We should — because of our time, we should pretty much just kind of stick to Holland.

DENOOYER:

Now, to get back to Holland.

SIGRIST:

I want to know what your house was made out of. What did they build the houses out of?

DENOOYER:

They were all brick. Every Hollander that came to America and saw wooden houses was astounded because in Holland there are no wooden houses. There are in Germany, Black Forest and Austria there are wooden houses. Wood and brick. Wood and stone, as they say, but in Holland it was a brick house. It was rather narrow and of course, bedrooms, you didn't have bedrooms per se. You had a room and there were alcoves built in.

SIGRIST:

The bed itself was —

DENOOYER:

Which of course — oh, what's the terminology? You had an upper level.

SIGRIST:

A bunk bed?

DENOOYER:

Built like a bunk bed and there was built in bedding. Of course, built in bedding comes back to the fact that a lot of Dutchmen brought their bedding with them when they moved to America. The reason was, it was feather bedding and feather beds, of course, you slept on feathers and you had feather coverlets, also. Of course, they were very valuable and they were prized possessions, so you packed them in and took them to America with you, so that you knew you were going to sleep comfortably when you got to America. Not the United States, to America.

★ ★ ★

◆ Prompt A ◆
Count the lines of the entries that contain the string "private". Reply with the number alone.
The interview transcript has no connection to the entries.

◆ Records taken from a dataset ◆

★ ★ ★

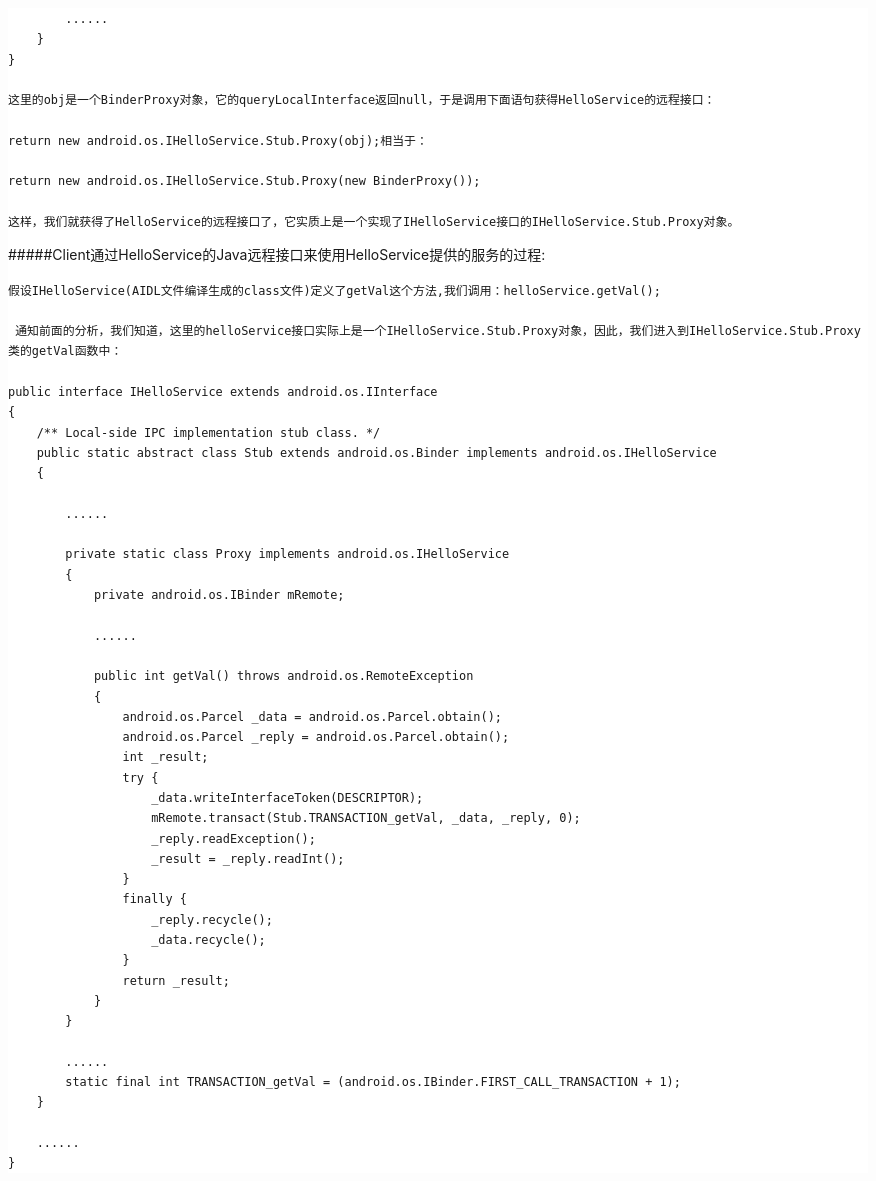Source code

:        	......  
    	}  
	}

	这里的obj是一个BinderProxy对象，它的queryLocalInterface返回null，于是调用下面语句获得HelloService的远程接口：

	return new android.os.IHelloService.Stub.Proxy(obj);相当于：

	return new android.os.IHelloService.Stub.Proxy(new BinderProxy());  

	这样，我们就获得了HelloService的远程接口了，它实质上是一个实现了IHelloService接口的IHelloService.Stub.Proxy对象。

#####Client通过HelloService的Java远程接口来使用HelloService提供的服务的过程:

	假设IHelloService(AIDL文件编译生成的class文件)定义了getVal这个方法,我们调用：helloService.getVal();

	 通知前面的分析，我们知道，这里的helloService接口实际上是一个IHelloService.Stub.Proxy对象，因此，我们进入到IHelloService.Stub.Proxy类的getVal函数中：

	public interface IHelloService extends android.os.IInterface  
	{  
    	/** Local-side IPC implementation stub class. */  
    	public static abstract class Stub extends android.os.Binder implements android.os.IHelloService  
    	{  
          
        	......  
  
        	private static class Proxy implements android.os.IHelloService  
        	{  
            	private android.os.IBinder mRemote;  
  
            	......  
  
            	public int getVal() throws android.os.RemoteException  
            	{  
                	android.os.Parcel _data = android.os.Parcel.obtain();  
                	android.os.Parcel _reply = android.os.Parcel.obtain();  
                	int _result;  
                	try {  
                    	_data.writeInterfaceToken(DESCRIPTOR);  
                    	mRemote.transact(Stub.TRANSACTION_getVal, _data, _reply, 0);  
                    	_reply.readException();  
                    	_result = _reply.readInt();  
                	}  
                	finally {  
                    	_reply.recycle();  
                    	_data.recycle();  
                	}  
                	return _result;  
            	}  
        	}  
  
        	......  
        	static final int TRANSACTION_getVal = (android.os.IBinder.FIRST_CALL_TRANSACTION + 1);  
    	}  
  
    	......  
	}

★ ★ ★

◆ Prompt B ◆
Name every building material for houses mentioned in the interview transcript.

◆ Response A ◆
2

◆ Response B ◆
Brick, wood, stone